I have been looking around to find a website like this for a while now. It’s strange to see how many people I can relate to.

I am a girl who never quite grew up. When I was thirteen I met a guy and thought I fell in love with him. He was seventeen and so much more aware of the world and so took complete advantage of my innocence. He used to get me drunk and then touch me. A few weeks after that he made me smoke cannabis and ended up raping me. This rape became an almost daily thing, he would chain me to his bed and put something in my mouth so he couldn’t hear me say no. Sometimes he’d blindfold me, it was then that I would allow myself to cry, never when he could see me would I cry because if I said something to him he would put a pillow or something over my head and tell me to shut up.
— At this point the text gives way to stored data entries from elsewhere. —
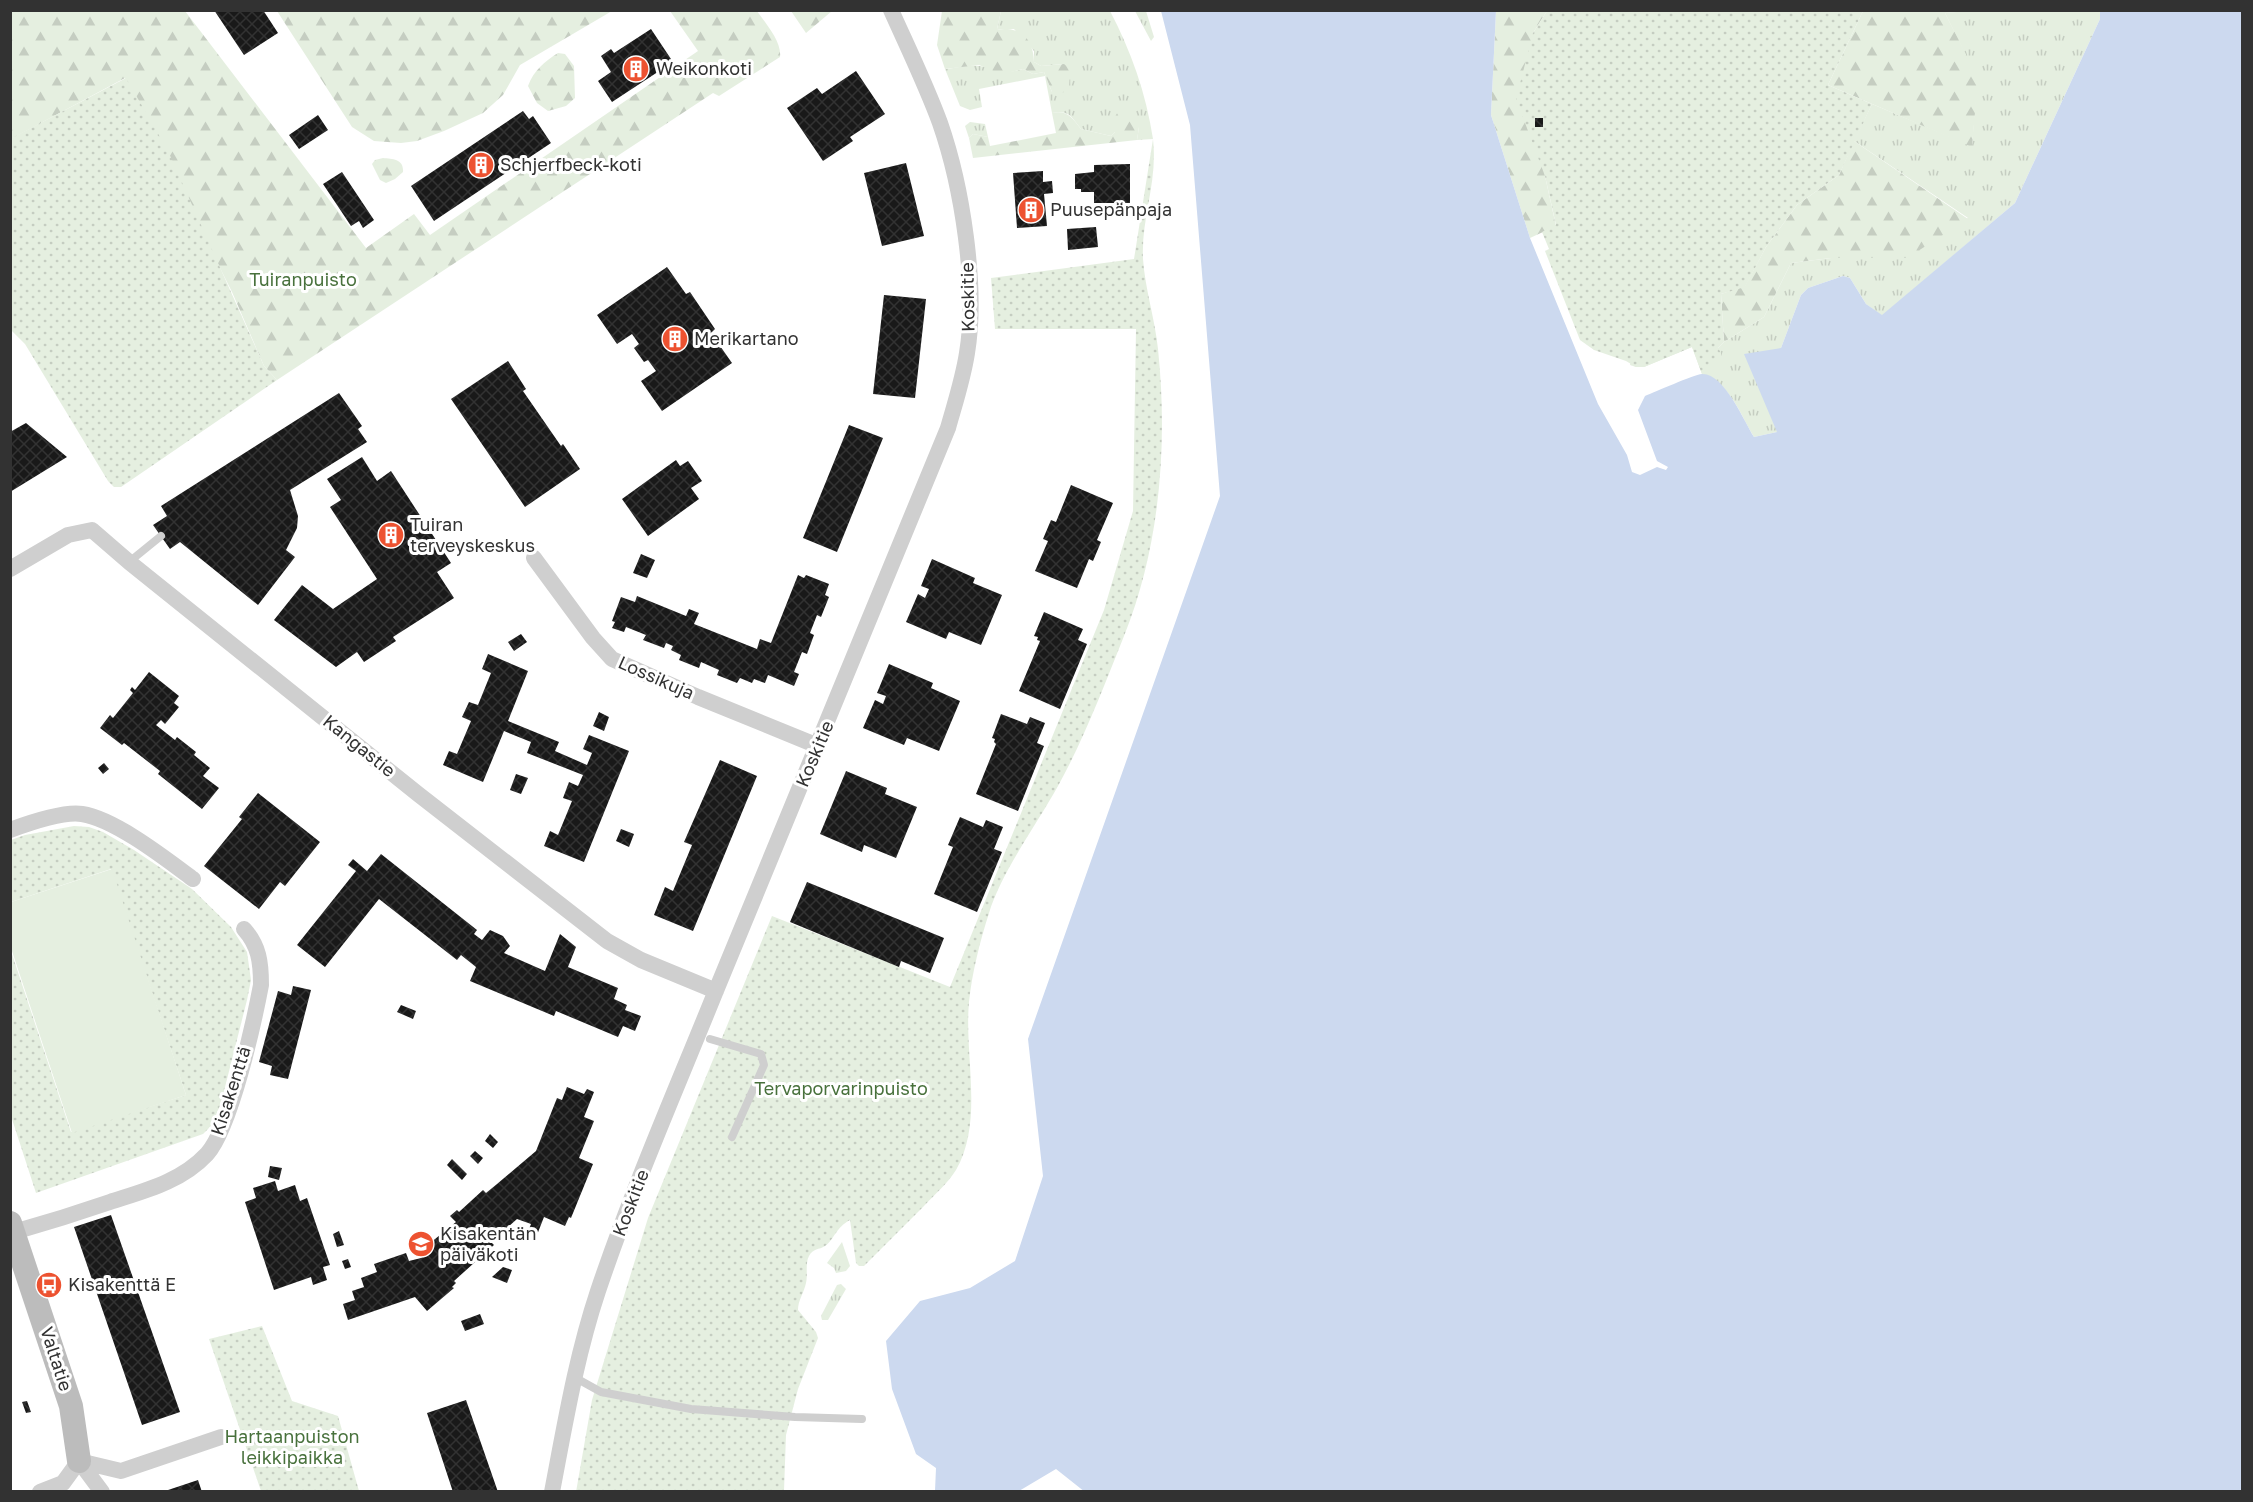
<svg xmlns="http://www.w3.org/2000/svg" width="2253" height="1502" font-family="'Golos Text',sans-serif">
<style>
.grass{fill:url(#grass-tufts)}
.forest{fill:url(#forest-firs)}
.park{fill:url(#park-dots)}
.pitch{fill:#e5efe0}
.water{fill:#ccd9ef}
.building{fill:url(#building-cross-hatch)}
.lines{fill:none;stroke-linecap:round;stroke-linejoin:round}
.lane{stroke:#cfcfcf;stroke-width:8}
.street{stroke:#cfcfcf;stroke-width:16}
.secondary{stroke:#bcbcbc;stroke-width:24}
.labels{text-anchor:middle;stroke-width:6;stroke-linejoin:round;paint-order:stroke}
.poi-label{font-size:18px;fill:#323232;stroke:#fff;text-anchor:start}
.park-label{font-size:18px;fill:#48713c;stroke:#fff}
.street-label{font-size:18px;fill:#323232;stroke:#fff}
</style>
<defs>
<pattern id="grass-tufts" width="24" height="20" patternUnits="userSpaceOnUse" patternTransform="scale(1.5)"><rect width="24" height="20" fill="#e5efe0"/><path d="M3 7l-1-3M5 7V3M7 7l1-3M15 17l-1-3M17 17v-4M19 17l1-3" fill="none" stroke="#c5cdc1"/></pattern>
<pattern id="forest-firs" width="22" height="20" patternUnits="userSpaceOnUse" patternTransform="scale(1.5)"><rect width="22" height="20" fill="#e5efe0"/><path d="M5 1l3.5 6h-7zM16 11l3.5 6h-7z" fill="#c5cdc1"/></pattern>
<pattern id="park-dots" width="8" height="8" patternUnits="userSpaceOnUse" patternTransform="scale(1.5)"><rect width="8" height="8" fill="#e5efe0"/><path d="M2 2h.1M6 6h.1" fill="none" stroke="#c5cdc1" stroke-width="1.8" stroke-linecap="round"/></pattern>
<pattern id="building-cross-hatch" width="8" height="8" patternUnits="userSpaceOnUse" patternTransform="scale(1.5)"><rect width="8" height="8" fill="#191919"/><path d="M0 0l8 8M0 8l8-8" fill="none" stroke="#323232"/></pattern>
</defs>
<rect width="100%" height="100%" fill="#fff"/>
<path class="grass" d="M1979,10L2100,11V19L2015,203L1882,316L1866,304L1850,278L1843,276L1808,288L1801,295L1781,348L1777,432L1754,437C1740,414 1730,383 1702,374L1692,347L1644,367H1636L1630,365L1640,318L1718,348L1724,342L1764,317L1791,263L1831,258L1968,218L1854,141L1872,104L1972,146L1977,78L1945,13Z
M1001,11H1110C1131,51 1146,93 1153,139L1137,140L1139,127L1115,132L1111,136L1081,129C1071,117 1070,110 1052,113L1045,76L979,89L982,107L970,110L960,106L945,69C956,68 970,64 980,66C1000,69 1000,75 1023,69L1033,74L1044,72L1052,92L1064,64L1041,66L1034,62V51L1014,29H997Z
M1135,11H1146L1154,37L1151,41Z
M970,122L985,124L988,137L973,134L969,138L965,126Z
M842,1242L850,1266L846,1271L836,1273L834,1268L827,1263Z
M841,1284L846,1289L828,1320H822L821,1316L837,1285Z"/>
<path class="forest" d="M11,11H185L366,248L414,214L430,235L698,51L670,11H757C765,23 782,41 780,57L719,96L713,93L277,380L264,366L232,292L125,78L11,139Z
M277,11H612L520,65L503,95L483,113L444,131L417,141L401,143L374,141L352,127Z
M791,11H832L806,33Z
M942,11H1001L997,29C1003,30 1008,28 1013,30C1028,33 1034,49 1034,62L1041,66L1064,64L1070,69L1069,89L1062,93L1052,92L1044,72L1033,74L1023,69L1011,72H996L979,65L945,69L937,45Z
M1496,11H1547L1533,33L1545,176L1556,226L1530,238L1491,115Z
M1863,11H1979L1945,13L1978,78L1972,147L1828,85Z
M558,53L565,54L574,66L575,98L566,106L548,111L537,103L528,86C534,70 544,62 558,53Z
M1128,108L1136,115L1139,127L1137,140L973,158L969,138L973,134L988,137L990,146L1056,133L1052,113C1068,110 1072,118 1081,129L1111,136L1115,132C1115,118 1112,112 1128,108Z
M1854,141L1968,219L1907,258H1831L1791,263L1764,317L1724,342L1721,294L1745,286L1766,247L1797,205L1839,175Z
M383,158C393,159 404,159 403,172L395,179L386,183L380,180L372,164L375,160Z"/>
<path class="park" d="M1547,11H1863L1828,85L1872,104L1839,175L1797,205L1766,247L1745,287L1721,294L1724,342L1718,348L1721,353V358L1714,363H1710L1702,374L1692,347L1644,367H1636L1626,361L1594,350L1580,340L1545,251L1549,249L1542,232L1556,225L1545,176L1516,99L1533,33Z
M126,78L168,151L264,366L277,380L121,487H114L108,481L25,344L11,330L10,139Z
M1153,139C1158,182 1141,218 1143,259C1145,289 1155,319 1158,349C1168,444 1160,547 1124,636C1104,686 1084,739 1058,786C1037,824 1001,873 989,913C980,941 972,973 969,1002C964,1056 984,1121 956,1170C948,1183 935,1194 924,1206C904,1226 884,1246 864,1266H859L856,1263L850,1220C835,1228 835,1239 825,1246C819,1250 813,1248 809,1256C805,1263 808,1275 806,1283C804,1293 798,1300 798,1310L816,1332L818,1338L798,1389L786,1435L784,1491L576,1492L592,1400L648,1218L772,916L950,987L1104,610L1133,511L1136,329H995L991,278L1134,259Z
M74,826L89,827L103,832L134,850L192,889L231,927L247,952L251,980L247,1000L221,1103L212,1125L203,1134L36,1193L11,1116L10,948L71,1132L186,1095L111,869L11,902V840L25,835Z
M262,1326L292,1401L338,1416L359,1491H261L209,1339Z"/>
<path class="pitch" d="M112,869L186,1095L72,1133L11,948V902Z"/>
<path class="water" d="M1161,11H1496L1491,115L1530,238L1598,404L1627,455L1632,472L1640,475L1657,467L1666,470L1668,467L1657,461L1638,410L1645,396C1655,392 1693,375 1702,374C1724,373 1744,421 1754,437L1777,432L1744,354L1781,348L1801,295L1808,288L1843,276L1850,278L1866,304L1882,315L2015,203L2100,19V11H2242V1491L1085,1492L1056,1469L1019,1491H935L936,1468L916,1454L892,1389L886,1341L920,1301L970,1288L1015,1261L1043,1176L1028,1039L1220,496L1190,125Z"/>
<path class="building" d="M214,10H263L278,33L244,55Z
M651,29L673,62L612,102L598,81L611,72L601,56L611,49L614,53Z
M856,71L885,114L850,137L853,141L823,161L787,108L817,88L822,94Z
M523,111L529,119L533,116L551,143L434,221L411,186Z
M318,115L328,130L299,149L289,135Z
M1535,118H1543V127H1535Z
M906,163L924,236L882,246L864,173Z
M1130,164V203H1094V192H1081V189H1075V174L1094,172V165Z
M1043,171V182L1052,181L1053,193L1044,194L1047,226L1017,228L1013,173Z
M342,172L374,220L363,228L359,221L351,226L323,184Z
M1096,227L1098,247L1068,250L1067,229Z
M667,267L686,294L690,292L715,329L711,333L732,363L662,411L641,381L656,371L648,360L644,362L634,348L639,344L632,334L617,344L597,315Z
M884,295L926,299L915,398L873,394Z
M508,361L526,389L523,391L561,446L563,444L580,469L525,507L451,399Z
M339,393L362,426L358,429L367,442L290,490L298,516L297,528L286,550L295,557L258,605L180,542L170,549L153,525L167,516L161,506Z
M26,423L67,457L10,492V432Z
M849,425L883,438L837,552L803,538Z
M362,457L377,481L391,471L451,563L437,572L454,598L393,637L396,641L364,662L357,652L336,667L274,620L302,585L333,609L377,579L330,507L341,500L327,479Z
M676,460L680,466L688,461L702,481L691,488L699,499L648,536L622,499Z
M1071,485L1113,503L1097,540L1101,542L1093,561L1089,559L1077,588L1035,571L1048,541L1043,539L1051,520L1056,522Z
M641,554L655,560L647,578L633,573Z
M932,559L975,578L973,583L1002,595L981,645L949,632L946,639L906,622L918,594L925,598L929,589L921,586Z
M798,575L804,578L806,575L829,584L825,595L829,597L821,617L817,615L810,633L814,635L807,654L802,652L794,672L799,674L794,686L768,675L765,683L754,679L752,683L740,678L737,683L717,675L719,670L701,662L699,668L679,660L681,655L671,650L673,646L666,643L664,648L643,640L646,635L626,627L624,632L612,628L615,622L612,621L621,597L635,602L637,596L686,616L689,609L699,613L694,624L757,649L760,639L771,643Z
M1044,612L1083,629L1078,640L1087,644L1060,709L1019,691L1040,641L1037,640L1038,637L1034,636Z
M521,634L527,642L514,651L508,642Z
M488,654L528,671L508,721L559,742L555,751L587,765L592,753L583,749L589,735L629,751L584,862L544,846L550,831L558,835L572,801L563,798L569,782L578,786L583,775L527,753L531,742L504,731L483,782L443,765L449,751L457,754L471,721L462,717L469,702L478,705L491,673L482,669Z
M889,664L933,683L931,688L960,701L939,751L907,738L904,745L863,728L875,700L883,704L886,696L877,693Z
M149,672L179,696L174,703L179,707L165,724L161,720L156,725L175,740L177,737L196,752L194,755L210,768L203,776L219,788L202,809L158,774L160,771L124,743L122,745L100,728L110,715L113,718L133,693L130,690L132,687L135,690Z
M599,712L609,717L604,731L593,726Z
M1001,714L1027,724L1030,717L1045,723L1037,743L1044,746L1018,811L976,794L996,744L994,742L995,739L992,738Z
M720,760L757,776L693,931L654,915L665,887L673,891L692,845L684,842Z
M104,763L109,769L103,774L98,768Z
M846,771L887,788L885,794L917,807L896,858L864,845L862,852L820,834Z
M516,774L528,778L521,794L510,790Z
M258,793L320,842L285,886L280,882L259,909L204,866L242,819L239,817Z
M960,817L983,827L986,820L1003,827L994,849L1002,852L977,912L934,894L953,847L948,845Z
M621,829L634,834L629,847L616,841Z
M381,854L477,930L474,934L482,940L490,930L503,936L510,946L504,953L545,971L560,934L576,947L568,967L618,988L614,999L627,1005L625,1010L641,1016L635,1031L623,1026L618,1037L556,1011L554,1016L470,981L476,967L461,955L457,960L379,899L325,967L297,945L356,871L348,865L353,859L367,871Z
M807,882L944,938L930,973L901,961L899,967L790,922Z
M293,986L311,990L288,1079L270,1075L272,1066L259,1062L278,991L291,995Z
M401,1005L416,1011L413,1019L397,1012Z
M567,1087L584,1094L587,1089L594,1092L584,1117L594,1121L579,1158L593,1164L571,1218L569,1217L565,1226L544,1217L535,1240L526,1236L531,1224L517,1219L491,1242L494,1245L454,1281L456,1283L452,1287L454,1288L427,1311L415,1297L348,1320L343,1304L355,1300L352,1291L364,1287L361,1278L377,1272L374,1264L406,1253L409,1261L421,1258L423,1256L419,1252L456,1222L450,1216L457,1210L459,1212L483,1190L486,1193L497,1184L536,1151L557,1098L562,1100Z
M490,1134L498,1142L493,1148L485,1141Z
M475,1151L483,1158L478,1164L470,1156Z
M452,1159L467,1174L462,1180L447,1165Z
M270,1166L282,1168L279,1180L268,1177Z
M275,1181L278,1191L295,1185L300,1201L307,1198L330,1265L323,1267L327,1280L313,1285L311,1277L274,1290L245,1202L256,1198L253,1188Z
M111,1215L180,1412L142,1425L74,1227Z
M339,1231L344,1245L337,1247L333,1234Z
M348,1259L351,1267L345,1269L342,1261Z
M503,1267L512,1270L507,1283L492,1277Z
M480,1314L484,1324L465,1331L461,1321Z
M466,1400L498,1492H453L427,1413Z
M27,1401L31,1412L26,1413L22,1402Z
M198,1480L202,1492H165V1491Z"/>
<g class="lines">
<path class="lane" d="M129,562L161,536
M710,1039L761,1054L764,1065L732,1137
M574,1377L601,1392L691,1409L795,1417L862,1419"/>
<path class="street" d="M534,558L593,638L612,659L698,697L818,746
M10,569L68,535L92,530L129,562L418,794L607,941L641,960L716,991
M10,830C29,823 63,811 82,814C115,819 166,859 193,879
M14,1232C46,1223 78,1213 110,1202C144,1191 181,1182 207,1154C231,1127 254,1022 261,985C261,962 259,946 244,929
M79,1461L121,1471L221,1437
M79,1461L102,1492
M40,1492L63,1483L79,1461
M552,1492C565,1424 576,1357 598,1291C632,1190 675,1092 715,993C792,805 871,617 948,428C955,403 963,379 967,353C978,287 962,186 940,123C926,85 908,48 891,10"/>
<path class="secondary" d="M10,1223L71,1406L79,1461"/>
</g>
<defs>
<symbol id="building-disc" viewBox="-11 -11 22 22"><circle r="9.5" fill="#ed5230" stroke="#fff"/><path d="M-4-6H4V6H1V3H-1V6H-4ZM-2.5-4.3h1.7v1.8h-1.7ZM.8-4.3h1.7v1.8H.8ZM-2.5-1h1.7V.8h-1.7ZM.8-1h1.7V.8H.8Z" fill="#fff"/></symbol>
<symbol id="school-disc" viewBox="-11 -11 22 22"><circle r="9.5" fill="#ed5230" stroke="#fff"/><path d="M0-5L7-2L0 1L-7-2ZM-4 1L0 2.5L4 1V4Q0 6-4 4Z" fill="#fff"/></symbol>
<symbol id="bus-disc" viewBox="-11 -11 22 22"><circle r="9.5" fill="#ed5230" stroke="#fff"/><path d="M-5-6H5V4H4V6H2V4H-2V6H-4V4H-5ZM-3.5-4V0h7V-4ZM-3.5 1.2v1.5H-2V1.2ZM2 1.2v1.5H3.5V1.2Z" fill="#fff"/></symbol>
</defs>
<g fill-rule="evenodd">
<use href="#building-disc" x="621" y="54" width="30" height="30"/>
<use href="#building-disc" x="466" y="150" width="30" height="30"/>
<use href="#building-disc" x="1016" y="195" width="30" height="30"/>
<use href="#building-disc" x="660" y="324" width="30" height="30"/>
<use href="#building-disc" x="376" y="520" width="30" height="30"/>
<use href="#school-disc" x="406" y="1229" width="30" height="30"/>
<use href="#bus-disc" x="34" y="1270" width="30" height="30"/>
</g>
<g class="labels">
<g class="poi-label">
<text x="656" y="75">Weikonkoti</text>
<text x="500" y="171">Schjerfbeck-koti</text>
<text x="1050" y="216">Puusepänpaja</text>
<text x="694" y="345">Merikartano</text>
<text x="410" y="531">Tuiran<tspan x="410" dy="21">terveyskeskus</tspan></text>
<text x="440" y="1240">Kisakentän<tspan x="440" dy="21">päiväkoti</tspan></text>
<text x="68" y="1291">Kisakenttä E</text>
</g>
<g class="park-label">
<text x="303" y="286">Tuiranpuisto</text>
<text x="841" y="1095">Tervaporvarinpuisto</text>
<text x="292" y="1443">Hartaanpuiston<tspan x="292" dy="21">leikkipaikka</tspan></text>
</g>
<g class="street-label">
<text transform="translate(968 297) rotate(-91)" y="6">Koskitie</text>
<text transform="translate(656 678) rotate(24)" y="6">Lossikuja</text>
<text transform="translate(359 746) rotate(39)" y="6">Kangastie</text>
<text transform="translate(815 754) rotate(-67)" y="6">Koskitie</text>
<text transform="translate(231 1091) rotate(-72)" y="6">Kisakenttä</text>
<text transform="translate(631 1203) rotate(-69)" y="6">Koskitie</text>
<text transform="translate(56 1359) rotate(72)" y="6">Valtatie</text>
</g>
</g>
<rect width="2253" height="1502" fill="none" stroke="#323232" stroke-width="24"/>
</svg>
Meanwhile I had started to cut myself, I never did it just to see what it was like — my very first cut was straight at both wrists — I bled and cried a lot that night hoping that I wouldn’t wake up. As the months went on I developed MPD and whenever I wasn’t with my boyfriend would live life as Jack. He became so prominent in my life that he was there to take my mind off my boyfriend dragging me into the woods or pushing me under him as we sat on a bench. I still don’t know why I went out with my boyfriend for so long, I guess I was scared — he had hit me a couple of times. But the cutting still got worse; my arms from the shoulder to the wrist were scarred and I had started on my neck. He noticed one day and shook me till my nose bled — that was the first day I cried in front of him. I thought he would be caring — would be sympathetic. But no — he would just make fun of me.

After a year or so I managed to pluck up the courage to break up with him — I pretended it was because he was going to college but finally I had rid myself of him. It was round about that time my parents had realised about the cutting and I managed to get help, but not really this guy was so patronising and I couldn’t trust him because he told my parents everything. So life around then was pretty rubbish.

But now I have found myself a loving boyfriend who cares a lot about me and he was the first person I ever told about everything. Recently I’ve been having repercussions or something but I feel like I’m back with my ex and I keep having dreams about him. I have periods of time I don’t remember things but I realise there are cuts all over me. I hate the fact I’ve gone back into cutting again and that the past has come back to haunt me.